Pleas in law and main arguments

The appellant maintains that the Court of First Instance misapplied art. 8(1)(b) of the Community Trade Mark Regulation since the conflicting trademarks do not display the minimum degree of similarity required in order to establish a likelihood of confusion.

It is submitted that the Court of First Instance erred in finding that the distinctiveness of the earlier trademark, which formed the basis of the opposition, constitutes an essential requirement of the likelihood of confusion. The CFI failed to consider that aspect of the dispute and merely compared the two opposing trademarks from a visual, phonetic and conceptual perspective, as if the earlier trademark was a mark which enjoyed an average degree of distinctiveness.

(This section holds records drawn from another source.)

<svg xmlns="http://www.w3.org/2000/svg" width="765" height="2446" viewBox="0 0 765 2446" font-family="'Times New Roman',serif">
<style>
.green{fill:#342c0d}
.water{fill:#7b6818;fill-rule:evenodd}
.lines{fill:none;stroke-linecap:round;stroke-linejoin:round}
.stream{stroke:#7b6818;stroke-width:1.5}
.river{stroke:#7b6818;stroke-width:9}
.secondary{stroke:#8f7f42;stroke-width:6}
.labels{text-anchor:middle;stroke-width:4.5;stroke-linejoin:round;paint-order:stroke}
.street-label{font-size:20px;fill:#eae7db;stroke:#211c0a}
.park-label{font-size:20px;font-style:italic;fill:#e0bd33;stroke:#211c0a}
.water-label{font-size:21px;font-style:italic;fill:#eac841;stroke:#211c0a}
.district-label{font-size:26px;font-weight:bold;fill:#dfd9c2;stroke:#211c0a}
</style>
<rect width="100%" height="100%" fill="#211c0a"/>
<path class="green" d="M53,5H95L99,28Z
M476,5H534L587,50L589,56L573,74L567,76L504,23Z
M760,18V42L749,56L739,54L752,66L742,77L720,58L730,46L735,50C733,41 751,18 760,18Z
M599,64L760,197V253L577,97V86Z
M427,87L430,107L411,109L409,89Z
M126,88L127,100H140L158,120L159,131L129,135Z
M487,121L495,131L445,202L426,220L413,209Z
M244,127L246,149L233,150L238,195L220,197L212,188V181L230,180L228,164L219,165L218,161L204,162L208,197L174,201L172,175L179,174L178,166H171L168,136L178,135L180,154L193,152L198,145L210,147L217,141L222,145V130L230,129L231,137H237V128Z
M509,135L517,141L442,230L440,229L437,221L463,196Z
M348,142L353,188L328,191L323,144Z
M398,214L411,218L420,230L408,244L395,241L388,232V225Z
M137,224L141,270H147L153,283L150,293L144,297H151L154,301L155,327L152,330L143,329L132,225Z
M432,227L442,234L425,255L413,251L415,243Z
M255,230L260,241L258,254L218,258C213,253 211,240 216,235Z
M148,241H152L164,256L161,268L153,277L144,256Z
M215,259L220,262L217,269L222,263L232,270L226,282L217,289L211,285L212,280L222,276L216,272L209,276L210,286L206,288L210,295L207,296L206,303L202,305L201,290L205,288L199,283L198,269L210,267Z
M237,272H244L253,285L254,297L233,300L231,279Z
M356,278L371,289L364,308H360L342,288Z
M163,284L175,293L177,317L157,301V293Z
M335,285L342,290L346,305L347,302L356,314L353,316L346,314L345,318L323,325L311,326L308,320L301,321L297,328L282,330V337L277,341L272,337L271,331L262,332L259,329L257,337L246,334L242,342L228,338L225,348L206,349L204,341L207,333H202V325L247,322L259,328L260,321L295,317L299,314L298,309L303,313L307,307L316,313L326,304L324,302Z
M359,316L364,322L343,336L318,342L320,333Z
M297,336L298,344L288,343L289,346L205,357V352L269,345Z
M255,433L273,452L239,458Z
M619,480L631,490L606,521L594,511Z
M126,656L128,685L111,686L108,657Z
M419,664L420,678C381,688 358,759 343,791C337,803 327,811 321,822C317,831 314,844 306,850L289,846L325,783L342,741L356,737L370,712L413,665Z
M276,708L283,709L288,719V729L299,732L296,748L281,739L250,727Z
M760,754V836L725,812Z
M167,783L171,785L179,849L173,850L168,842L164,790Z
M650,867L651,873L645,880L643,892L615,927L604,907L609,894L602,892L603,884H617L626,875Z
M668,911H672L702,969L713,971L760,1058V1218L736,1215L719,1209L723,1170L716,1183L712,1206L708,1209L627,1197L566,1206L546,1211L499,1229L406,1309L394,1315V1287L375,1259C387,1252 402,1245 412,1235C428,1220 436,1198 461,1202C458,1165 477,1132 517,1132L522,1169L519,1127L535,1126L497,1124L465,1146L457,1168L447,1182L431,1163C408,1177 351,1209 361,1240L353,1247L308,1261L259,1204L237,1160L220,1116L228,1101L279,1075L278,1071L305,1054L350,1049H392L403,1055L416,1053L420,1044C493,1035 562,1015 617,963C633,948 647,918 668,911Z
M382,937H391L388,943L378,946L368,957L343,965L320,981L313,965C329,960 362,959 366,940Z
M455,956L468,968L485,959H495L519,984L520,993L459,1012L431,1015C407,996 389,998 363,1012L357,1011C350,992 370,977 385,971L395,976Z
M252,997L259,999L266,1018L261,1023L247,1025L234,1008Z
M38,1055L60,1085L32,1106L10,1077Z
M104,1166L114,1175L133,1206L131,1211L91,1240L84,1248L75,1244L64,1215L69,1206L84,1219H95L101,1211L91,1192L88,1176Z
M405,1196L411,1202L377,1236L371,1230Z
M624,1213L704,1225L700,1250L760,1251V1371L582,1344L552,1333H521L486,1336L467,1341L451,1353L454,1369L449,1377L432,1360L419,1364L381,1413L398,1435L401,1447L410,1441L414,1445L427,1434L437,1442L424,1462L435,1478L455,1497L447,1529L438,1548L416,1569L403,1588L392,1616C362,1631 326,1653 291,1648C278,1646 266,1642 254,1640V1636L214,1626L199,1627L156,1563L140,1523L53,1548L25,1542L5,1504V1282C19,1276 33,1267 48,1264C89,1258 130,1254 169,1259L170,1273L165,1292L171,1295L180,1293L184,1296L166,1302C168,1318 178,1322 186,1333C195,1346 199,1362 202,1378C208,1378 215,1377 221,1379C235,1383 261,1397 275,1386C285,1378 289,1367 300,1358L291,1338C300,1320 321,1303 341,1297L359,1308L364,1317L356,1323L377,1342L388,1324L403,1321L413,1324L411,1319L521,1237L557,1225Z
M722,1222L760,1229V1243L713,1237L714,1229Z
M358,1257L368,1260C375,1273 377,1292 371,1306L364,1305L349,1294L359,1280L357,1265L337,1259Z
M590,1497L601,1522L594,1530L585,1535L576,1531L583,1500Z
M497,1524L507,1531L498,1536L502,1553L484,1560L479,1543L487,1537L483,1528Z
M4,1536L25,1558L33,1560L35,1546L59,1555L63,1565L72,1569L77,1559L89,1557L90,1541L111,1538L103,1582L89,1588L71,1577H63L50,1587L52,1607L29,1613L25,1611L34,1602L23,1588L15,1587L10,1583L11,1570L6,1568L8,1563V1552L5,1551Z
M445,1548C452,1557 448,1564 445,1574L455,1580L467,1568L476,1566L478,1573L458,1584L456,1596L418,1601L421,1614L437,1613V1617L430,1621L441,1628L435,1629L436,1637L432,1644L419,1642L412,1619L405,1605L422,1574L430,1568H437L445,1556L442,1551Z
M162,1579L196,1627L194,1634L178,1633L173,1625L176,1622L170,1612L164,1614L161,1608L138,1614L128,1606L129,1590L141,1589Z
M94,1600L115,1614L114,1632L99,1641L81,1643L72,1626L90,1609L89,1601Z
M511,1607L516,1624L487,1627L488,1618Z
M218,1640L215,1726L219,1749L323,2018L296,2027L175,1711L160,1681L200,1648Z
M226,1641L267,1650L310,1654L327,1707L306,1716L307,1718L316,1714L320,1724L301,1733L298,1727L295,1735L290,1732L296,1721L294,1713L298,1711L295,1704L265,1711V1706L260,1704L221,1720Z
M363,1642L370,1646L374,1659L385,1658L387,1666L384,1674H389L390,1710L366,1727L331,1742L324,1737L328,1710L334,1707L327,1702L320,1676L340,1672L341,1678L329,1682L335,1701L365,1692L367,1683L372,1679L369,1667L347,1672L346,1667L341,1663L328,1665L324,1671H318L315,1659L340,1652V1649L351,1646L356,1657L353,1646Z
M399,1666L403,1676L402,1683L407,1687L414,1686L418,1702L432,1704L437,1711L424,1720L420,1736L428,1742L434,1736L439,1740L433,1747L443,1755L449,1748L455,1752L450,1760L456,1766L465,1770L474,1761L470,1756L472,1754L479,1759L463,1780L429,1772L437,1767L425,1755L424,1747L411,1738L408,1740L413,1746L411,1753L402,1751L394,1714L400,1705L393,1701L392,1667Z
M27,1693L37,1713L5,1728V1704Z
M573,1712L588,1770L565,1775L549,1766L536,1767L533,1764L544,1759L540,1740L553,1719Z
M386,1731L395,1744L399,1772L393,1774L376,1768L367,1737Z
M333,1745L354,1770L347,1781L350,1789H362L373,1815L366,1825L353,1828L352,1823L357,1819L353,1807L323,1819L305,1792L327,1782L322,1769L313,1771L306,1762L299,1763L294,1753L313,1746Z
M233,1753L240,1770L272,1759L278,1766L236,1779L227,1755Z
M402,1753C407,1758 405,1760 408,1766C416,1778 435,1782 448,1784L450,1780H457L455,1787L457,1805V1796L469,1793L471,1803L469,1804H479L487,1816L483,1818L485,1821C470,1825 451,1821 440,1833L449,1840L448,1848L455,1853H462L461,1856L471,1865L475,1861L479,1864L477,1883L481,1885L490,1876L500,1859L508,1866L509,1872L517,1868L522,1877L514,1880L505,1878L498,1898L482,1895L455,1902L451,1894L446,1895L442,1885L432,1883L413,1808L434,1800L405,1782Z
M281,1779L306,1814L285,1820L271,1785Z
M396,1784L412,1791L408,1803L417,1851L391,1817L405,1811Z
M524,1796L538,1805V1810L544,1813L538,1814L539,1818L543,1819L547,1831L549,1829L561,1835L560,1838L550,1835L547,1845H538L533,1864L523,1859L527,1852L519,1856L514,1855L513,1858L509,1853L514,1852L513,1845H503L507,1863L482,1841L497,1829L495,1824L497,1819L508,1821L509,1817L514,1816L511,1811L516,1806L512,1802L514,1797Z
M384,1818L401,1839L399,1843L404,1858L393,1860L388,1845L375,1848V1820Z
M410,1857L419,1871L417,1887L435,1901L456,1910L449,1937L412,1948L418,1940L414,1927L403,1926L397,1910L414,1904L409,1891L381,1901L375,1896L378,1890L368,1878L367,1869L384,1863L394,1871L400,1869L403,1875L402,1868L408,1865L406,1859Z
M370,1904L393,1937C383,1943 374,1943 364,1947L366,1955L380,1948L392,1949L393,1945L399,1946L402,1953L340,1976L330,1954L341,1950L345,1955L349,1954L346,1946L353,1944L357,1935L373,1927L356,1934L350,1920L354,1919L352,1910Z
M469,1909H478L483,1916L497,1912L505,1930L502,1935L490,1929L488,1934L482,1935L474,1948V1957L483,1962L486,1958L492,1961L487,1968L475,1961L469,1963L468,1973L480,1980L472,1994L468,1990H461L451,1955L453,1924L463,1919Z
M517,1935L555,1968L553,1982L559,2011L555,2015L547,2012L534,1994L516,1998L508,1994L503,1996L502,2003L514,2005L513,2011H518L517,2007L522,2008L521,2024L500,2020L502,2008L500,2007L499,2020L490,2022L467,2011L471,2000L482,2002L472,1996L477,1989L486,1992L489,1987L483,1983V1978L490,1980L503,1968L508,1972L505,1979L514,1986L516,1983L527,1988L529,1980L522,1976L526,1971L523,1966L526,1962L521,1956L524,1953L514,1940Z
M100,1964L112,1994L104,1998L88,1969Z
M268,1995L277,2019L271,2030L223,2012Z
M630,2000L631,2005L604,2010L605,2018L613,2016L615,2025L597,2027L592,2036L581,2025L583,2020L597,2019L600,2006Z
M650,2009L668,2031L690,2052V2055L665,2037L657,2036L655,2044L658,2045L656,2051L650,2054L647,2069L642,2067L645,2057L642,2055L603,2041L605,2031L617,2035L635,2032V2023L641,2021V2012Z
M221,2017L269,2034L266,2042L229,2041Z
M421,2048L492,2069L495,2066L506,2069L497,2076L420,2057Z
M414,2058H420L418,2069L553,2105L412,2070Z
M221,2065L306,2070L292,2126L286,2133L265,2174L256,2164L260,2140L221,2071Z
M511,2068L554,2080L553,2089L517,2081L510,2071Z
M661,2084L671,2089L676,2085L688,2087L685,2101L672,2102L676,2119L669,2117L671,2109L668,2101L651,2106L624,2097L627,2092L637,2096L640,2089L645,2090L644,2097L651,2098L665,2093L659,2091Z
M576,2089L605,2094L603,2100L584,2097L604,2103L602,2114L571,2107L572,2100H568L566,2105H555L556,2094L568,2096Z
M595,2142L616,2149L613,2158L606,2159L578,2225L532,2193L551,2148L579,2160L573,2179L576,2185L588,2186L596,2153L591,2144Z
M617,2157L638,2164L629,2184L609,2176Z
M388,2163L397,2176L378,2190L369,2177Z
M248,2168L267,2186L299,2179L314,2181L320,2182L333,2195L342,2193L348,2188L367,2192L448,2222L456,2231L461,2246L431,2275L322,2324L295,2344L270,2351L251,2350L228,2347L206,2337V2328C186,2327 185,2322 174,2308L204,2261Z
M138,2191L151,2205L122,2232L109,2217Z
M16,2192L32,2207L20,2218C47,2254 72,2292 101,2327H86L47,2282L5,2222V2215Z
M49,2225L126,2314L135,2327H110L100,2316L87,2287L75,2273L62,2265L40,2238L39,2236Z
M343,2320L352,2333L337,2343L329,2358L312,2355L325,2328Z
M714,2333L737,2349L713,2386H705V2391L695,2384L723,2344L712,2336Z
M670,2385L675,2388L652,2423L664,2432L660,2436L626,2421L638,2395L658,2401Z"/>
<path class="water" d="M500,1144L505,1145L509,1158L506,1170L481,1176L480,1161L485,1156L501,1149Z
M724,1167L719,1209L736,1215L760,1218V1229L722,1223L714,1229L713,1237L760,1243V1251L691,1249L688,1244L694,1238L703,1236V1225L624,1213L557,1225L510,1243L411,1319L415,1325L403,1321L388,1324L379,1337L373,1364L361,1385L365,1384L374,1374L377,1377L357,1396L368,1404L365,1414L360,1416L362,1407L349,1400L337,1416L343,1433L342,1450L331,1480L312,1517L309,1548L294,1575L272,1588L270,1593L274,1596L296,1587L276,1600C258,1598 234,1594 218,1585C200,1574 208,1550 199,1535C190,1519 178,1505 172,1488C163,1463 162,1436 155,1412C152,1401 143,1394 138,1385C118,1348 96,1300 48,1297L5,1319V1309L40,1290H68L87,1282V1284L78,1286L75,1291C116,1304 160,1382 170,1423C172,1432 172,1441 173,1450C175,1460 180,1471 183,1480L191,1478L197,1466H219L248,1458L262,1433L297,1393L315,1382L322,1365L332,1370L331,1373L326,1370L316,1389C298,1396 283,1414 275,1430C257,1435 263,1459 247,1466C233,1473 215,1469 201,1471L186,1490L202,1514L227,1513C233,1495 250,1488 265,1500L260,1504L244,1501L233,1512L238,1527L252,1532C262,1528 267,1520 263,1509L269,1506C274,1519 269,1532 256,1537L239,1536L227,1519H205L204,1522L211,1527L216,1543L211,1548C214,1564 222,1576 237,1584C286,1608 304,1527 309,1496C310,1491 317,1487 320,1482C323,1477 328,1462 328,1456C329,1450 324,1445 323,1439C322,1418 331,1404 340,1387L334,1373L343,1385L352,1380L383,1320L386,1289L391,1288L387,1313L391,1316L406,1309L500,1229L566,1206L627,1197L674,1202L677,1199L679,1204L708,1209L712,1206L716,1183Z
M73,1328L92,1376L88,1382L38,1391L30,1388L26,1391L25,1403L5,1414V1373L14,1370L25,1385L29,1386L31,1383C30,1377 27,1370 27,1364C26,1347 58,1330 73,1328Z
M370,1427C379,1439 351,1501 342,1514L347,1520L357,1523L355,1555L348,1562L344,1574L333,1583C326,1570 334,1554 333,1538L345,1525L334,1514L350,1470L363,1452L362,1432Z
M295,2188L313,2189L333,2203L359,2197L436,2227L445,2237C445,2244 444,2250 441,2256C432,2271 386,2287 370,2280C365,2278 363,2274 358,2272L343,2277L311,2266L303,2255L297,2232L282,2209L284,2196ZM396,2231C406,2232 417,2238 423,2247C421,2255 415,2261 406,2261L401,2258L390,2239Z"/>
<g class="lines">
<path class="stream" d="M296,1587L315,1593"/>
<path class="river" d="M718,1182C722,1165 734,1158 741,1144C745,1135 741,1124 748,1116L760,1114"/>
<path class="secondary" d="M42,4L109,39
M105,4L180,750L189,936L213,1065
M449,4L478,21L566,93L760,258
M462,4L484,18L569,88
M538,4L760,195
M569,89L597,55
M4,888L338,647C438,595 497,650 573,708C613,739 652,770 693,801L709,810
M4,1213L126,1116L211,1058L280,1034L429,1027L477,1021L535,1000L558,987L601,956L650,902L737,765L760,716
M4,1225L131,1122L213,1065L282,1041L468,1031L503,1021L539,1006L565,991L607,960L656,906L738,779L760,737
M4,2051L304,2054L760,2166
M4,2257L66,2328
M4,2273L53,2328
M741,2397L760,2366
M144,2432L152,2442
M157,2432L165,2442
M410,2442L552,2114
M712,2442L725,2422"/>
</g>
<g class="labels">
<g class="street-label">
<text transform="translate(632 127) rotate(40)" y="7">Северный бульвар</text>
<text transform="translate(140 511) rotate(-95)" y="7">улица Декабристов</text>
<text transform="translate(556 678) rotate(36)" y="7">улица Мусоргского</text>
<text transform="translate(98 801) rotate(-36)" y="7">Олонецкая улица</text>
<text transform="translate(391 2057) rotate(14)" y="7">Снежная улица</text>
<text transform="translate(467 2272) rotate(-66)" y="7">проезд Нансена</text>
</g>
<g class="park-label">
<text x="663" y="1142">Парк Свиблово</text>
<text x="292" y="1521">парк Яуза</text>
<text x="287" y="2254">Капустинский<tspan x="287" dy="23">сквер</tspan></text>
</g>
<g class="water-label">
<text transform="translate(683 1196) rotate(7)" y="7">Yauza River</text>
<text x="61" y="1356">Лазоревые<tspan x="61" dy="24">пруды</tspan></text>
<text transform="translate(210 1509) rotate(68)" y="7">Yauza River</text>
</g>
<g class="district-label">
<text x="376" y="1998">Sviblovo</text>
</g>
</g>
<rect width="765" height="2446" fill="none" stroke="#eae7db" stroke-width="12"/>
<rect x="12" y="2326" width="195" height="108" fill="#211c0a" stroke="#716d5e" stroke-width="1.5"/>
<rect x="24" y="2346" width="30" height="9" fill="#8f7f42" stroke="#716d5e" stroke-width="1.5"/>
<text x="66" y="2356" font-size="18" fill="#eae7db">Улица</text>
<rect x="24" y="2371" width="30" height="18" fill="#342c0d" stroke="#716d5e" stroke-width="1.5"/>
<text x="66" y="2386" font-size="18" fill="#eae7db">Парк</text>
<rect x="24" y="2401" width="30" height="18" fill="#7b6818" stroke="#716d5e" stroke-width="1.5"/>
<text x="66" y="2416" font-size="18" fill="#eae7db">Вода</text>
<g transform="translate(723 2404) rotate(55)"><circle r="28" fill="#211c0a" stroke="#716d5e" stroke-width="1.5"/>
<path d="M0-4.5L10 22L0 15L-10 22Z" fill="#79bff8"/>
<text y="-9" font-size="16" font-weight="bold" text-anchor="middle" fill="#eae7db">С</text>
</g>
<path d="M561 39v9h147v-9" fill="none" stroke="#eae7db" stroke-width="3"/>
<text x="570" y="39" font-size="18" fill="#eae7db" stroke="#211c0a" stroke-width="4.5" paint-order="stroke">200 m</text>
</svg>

It is also submitted that the CFI did not correctly apply the rule that consumers normally attach more importance to the first part of words. Since both word elements, ‘Eco’ and ‘blue’, are equally descriptive, the consumer automatically puts more emphasis on the first word, ‘Eco’, thereby recognising the distinctiveness of both trademarks.

It is further submitted that the CFI erred in law in failing to treat the conceptual difference between the opposing marks as being of primary importance.